• Problem to solve: Your answer must be the records below repeated word for word, with no pictures in it.

• Input:

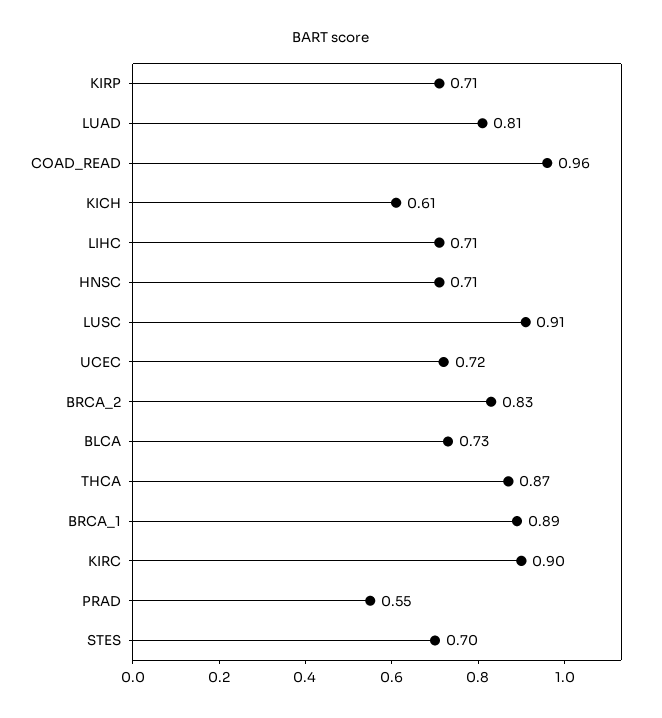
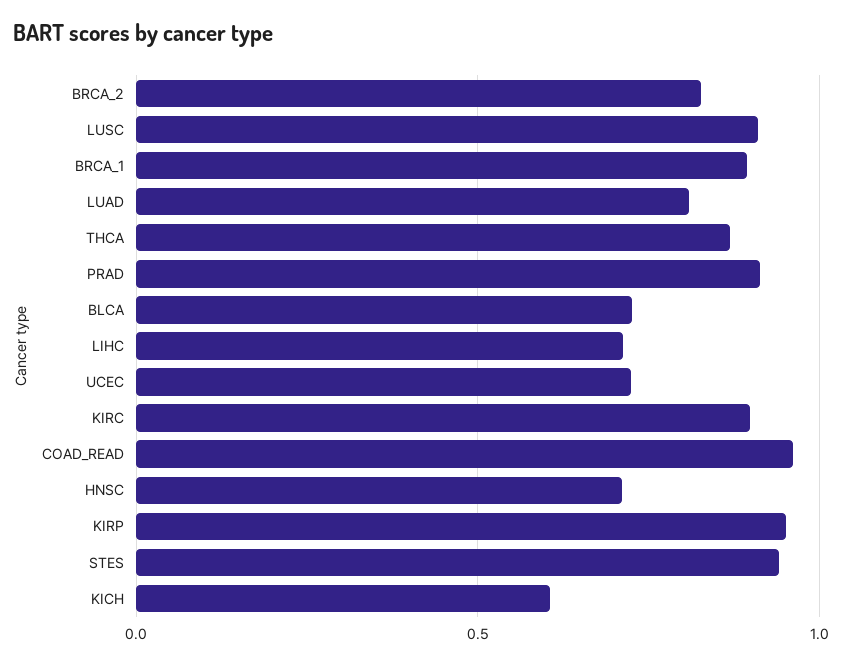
  {
-   "KIRP": 0.71,
+   "KIRP": 0.95,
    "LUAD": 0.81,
    "COAD_READ": 0.96,
    "KICH": 0.61,
    "LIHC": 0.71,
    "HNSC": 0.71,
    "LUSC": 0.91,
    "UCEC": 0.72,
    "BRCA_2": 0.83,
    "BLCA": 0.73,
    "THCA": 0.87,
    "BRCA_1": 0.89,
    "KIRC": 0.9,
-   "PRAD": 0.55,
+   "PRAD": 0.9,
-   "STES": 0.7
+   "STES": 0.95
  }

• Response to the task:
  {
-   "KIRP": 0.71,
+   "KIRP": 0.95,
    "LUAD": 0.81,
    "COAD_READ": 0.96,
    "KICH": 0.61,
    "LIHC": 0.71,
    "HNSC": 0.71,
    "LUSC": 0.91,
    "UCEC": 0.72,
    "BRCA_2": 0.83,
    "BLCA": 0.73,
    "THCA": 0.87,
    "BRCA_1": 0.89,
    "KIRC": 0.9,
-   "PRAD": 0.55,
+   "PRAD": 0.9,
-   "STES": 0.7
+   "STES": 0.95
  }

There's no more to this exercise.